Brief
Copy each of the following entries line for line, without changing any character.

Dataset
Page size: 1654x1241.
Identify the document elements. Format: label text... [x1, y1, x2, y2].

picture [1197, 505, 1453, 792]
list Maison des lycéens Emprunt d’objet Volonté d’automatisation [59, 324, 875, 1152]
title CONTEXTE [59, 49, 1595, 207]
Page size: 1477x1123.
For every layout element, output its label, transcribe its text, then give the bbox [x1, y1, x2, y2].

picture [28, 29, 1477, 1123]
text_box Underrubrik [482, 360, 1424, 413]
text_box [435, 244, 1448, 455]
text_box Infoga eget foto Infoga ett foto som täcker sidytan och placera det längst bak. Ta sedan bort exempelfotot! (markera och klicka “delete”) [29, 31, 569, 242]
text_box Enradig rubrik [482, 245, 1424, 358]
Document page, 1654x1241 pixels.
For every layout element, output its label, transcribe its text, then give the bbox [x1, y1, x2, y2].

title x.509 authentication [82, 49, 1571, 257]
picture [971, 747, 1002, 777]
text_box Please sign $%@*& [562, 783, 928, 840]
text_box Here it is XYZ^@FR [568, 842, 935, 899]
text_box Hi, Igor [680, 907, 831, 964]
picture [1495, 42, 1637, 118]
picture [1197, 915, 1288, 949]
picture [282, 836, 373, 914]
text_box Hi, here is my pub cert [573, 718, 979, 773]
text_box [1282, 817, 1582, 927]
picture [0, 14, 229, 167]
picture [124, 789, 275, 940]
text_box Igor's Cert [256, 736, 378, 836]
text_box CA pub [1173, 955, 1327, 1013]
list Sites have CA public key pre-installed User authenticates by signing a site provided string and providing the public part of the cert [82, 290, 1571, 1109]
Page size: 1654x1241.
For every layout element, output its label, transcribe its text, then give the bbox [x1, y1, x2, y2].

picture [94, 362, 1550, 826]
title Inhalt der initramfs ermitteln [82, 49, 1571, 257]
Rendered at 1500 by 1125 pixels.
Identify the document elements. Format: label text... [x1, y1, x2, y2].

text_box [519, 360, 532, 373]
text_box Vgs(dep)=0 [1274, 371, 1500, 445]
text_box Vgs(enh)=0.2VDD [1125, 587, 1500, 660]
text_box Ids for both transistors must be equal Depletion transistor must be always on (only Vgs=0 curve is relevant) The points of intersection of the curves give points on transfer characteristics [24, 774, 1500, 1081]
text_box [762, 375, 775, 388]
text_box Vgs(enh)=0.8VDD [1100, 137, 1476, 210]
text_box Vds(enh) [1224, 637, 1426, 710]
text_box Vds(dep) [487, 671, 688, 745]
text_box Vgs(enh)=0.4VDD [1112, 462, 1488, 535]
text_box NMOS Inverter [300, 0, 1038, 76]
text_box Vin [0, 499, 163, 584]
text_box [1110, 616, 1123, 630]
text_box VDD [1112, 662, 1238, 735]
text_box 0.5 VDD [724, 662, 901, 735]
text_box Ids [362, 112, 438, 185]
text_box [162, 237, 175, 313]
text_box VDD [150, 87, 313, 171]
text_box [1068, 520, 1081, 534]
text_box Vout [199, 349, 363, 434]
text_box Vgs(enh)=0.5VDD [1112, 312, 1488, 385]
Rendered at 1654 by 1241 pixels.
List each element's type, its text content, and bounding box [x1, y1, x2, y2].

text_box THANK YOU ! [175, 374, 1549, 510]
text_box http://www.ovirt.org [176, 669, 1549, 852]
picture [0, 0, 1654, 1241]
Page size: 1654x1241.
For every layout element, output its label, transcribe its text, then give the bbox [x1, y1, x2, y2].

Response for this exercise
Page size: 1654x1241.
Identify the document elements. Format: label text... [x1, y1, x2, y2].

picture [1197, 505, 1453, 792]
list Maison des lycéens Emprunt d’objet Volonté d’automatisation [59, 324, 875, 1152]
title CONTEXTE [59, 49, 1595, 207]
Page size: 1477x1123.
For every layout element, output its label, transcribe its text, then give the bbox [x1, y1, x2, y2].

picture [28, 29, 1477, 1123]
text_box Underrubrik [482, 360, 1424, 413]
text_box [435, 244, 1448, 455]
text_box Infoga eget foto Infoga ett foto som täcker sidytan och placera det längst bak. Ta sedan bort exempelfotot! (markera och klicka “delete”) [29, 31, 569, 242]
text_box Enradig rubrik [482, 245, 1424, 358]
Document page, 1654x1241 pixels.
For every layout element, output its label, transcribe its text, then give the bbox [x1, y1, x2, y2].

title x.509 authentication [82, 49, 1571, 257]
picture [971, 747, 1002, 777]
text_box Please sign $%@*& [562, 783, 928, 840]
text_box Here it is XYZ^@FR [568, 842, 935, 899]
text_box Hi, Igor [680, 907, 831, 964]
picture [1495, 42, 1637, 118]
picture [1197, 915, 1288, 949]
picture [282, 836, 373, 914]
text_box Hi, here is my pub cert [573, 718, 979, 773]
text_box [1282, 817, 1582, 927]
picture [0, 14, 229, 167]
picture [124, 789, 275, 940]
text_box Igor's Cert [256, 736, 378, 836]
text_box CA pub [1173, 955, 1327, 1013]
list Sites have CA public key pre-installed User authenticates by signing a site provided string and providing the public part of the cert [82, 290, 1571, 1109]
Page size: 1654x1241.
For every layout element, output its label, transcribe its text, then give the bbox [x1, y1, x2, y2].

picture [94, 362, 1550, 826]
title Inhalt der initramfs ermitteln [82, 49, 1571, 257]
Rendered at 1500 by 1125 pixels.
Identify the document elements. Format: label text... [x1, y1, x2, y2].

text_box [519, 360, 532, 373]
text_box Vgs(dep)=0 [1274, 371, 1500, 445]
text_box Vgs(enh)=0.2VDD [1125, 587, 1500, 660]
text_box Ids for both transistors must be equal Depletion transistor must be always on (only Vgs=0 curve is relevant) The points of intersection of the curves give points on transfer characteristics [24, 774, 1500, 1081]
text_box [762, 375, 775, 388]
text_box Vgs(enh)=0.8VDD [1100, 137, 1476, 210]
text_box Vds(enh) [1224, 637, 1426, 710]
text_box Vds(dep) [487, 671, 688, 745]
text_box Vgs(enh)=0.4VDD [1112, 462, 1488, 535]
text_box NMOS Inverter [300, 0, 1038, 76]
text_box Vin [0, 499, 163, 584]
text_box [1110, 616, 1123, 630]
text_box VDD [1112, 662, 1238, 735]
text_box 0.5 VDD [724, 662, 901, 735]
text_box Ids [362, 112, 438, 185]
text_box [162, 237, 175, 313]
text_box VDD [150, 87, 313, 171]
text_box [1068, 520, 1081, 534]
text_box Vout [199, 349, 363, 434]
text_box Vgs(enh)=0.5VDD [1112, 312, 1488, 385]
Rendered at 1654 by 1241 pixels.
List each element's type, its text content, and bounding box [x1, y1, x2, y2].

text_box THANK YOU ! [175, 374, 1549, 510]
text_box http://www.ovirt.org [176, 669, 1549, 852]
picture [0, 0, 1654, 1241]
Page size: 1654x1241.
For every layout element, output its label, transcribe its text, then give the bbox [x1, y1, x2, y2].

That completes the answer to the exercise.